▶ _Activity_
Search the entries for the word "elbow". Copy every line that holds it.

▶ _Extracted information_
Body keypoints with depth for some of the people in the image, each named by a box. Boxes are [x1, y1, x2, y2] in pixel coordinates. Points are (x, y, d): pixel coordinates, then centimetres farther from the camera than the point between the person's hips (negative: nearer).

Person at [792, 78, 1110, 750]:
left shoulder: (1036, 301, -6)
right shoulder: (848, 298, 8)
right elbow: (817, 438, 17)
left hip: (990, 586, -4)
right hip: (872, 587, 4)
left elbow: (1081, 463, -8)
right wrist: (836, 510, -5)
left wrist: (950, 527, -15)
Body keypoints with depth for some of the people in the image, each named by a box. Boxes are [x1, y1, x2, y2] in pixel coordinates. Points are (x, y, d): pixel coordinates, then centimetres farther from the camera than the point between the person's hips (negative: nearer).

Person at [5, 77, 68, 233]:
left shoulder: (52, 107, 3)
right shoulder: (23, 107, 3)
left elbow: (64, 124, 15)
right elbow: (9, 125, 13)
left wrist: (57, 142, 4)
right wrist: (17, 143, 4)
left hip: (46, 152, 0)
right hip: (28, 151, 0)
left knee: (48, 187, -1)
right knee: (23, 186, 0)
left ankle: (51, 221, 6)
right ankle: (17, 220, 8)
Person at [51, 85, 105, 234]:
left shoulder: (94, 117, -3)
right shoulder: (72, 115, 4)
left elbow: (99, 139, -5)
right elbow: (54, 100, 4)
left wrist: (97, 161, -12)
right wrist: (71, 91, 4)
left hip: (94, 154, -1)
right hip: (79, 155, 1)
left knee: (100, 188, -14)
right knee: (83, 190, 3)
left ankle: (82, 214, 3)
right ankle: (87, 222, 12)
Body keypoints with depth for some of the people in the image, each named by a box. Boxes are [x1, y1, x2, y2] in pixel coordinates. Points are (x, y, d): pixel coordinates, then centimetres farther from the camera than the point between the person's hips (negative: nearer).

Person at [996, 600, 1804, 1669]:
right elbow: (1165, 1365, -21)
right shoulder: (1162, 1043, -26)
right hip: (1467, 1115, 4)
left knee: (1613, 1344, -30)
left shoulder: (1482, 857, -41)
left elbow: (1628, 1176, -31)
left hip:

▶ _Worked solution_
right elbow: (817, 438, 17)
left elbow: (1081, 463, -8)
left elbow: (64, 124, 15)
right elbow: (9, 125, 13)
left elbow: (99, 139, -5)
right elbow: (54, 100, 4)
right elbow: (1165, 1365, -21)
left elbow: (1628, 1176, -31)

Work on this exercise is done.